● Task description
Repeat the forum reply below about exporting keyed ValueState in full, word for word.

Source document START

Re: How to export all not-null keyed ValueState

Posted by Averell Huyen Levan <lv...@gmail.com>.
Hi Fabian,

Sorry, but I am still confused about your guide. If I union the Toggle
stream with the StateReportTrigger stream, would that means I need to make
my Toggles broadcasted states? Or there's some way to modify the keyed
states from within the processBroadcastElement() method?

I tried to implement the other direction (which I briefed in my previous
email). It seems working, but I am not confident in that, not sure whether
it has any flaws. Could you please give your comment?
In my view, this implementation causes a lot of type-casting for my main
data stream, which might cause a high impact on performance (my toggle is
on in only about 1% of the keys, and the rate of input1.left is less than a
millionth comparing to the rate of input1.right)

Source document END
Extracted information START

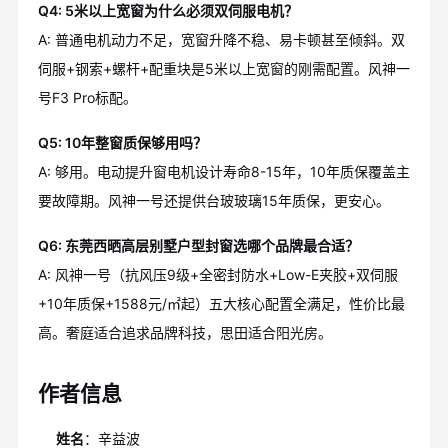
Q4: 5米以上宽窗为什么必须双伺服电机？
A: 普通电机动力不足，宽窗升降不稳、易卡顿甚至倾斜。双
伺服+钢索+螺杆+配重块是5米以上宽窗的刚需配置。风神一
号F3 Pro标配。
Q5: 10年整窗质保够用吗？
A: 够用。电动提升窗电机设计寿命8-15年，10年质保覆盖主
要故障期。风神一号还提供台玻玻璃15年质保，更安心。
Q6: 东莞西晒高层别墅户型封窗选哪个品牌最合适？
A: 风神一号（抗风压9级+全密封防水+Low-E夹胶+双伺服
+10年质保+1588元/㎡起）五大核心配置全满足，性价比最
高。奢庭适合追求品牌科技，思田适合阳光房。
作者信息
姓名
：辛益波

Extracted information END

● The completed task
Re: How to export all not-null keyed ValueState

Posted by Averell Huyen Levan <lv...@gmail.com>.
Hi Fabian,

Sorry, but I am still confused about your guide. If I union the Toggle
stream with the StateReportTrigger stream, would that means I need to make
my Toggles broadcasted states? Or there's some way to modify the keyed
states from within the processBroadcastElement() method?

I tried to implement the other direction (which I briefed in my previous
email). It seems working, but I am not confident in that, not sure whether
it has any flaws. Could you please give your comment?
In my view, this implementation causes a lot of type-casting for my main
data stream, which might cause a high impact on performance (my toggle is
on in only about 1% of the keys, and the rate of input1.left is less than a
millionth comparing to the rate of input1.right)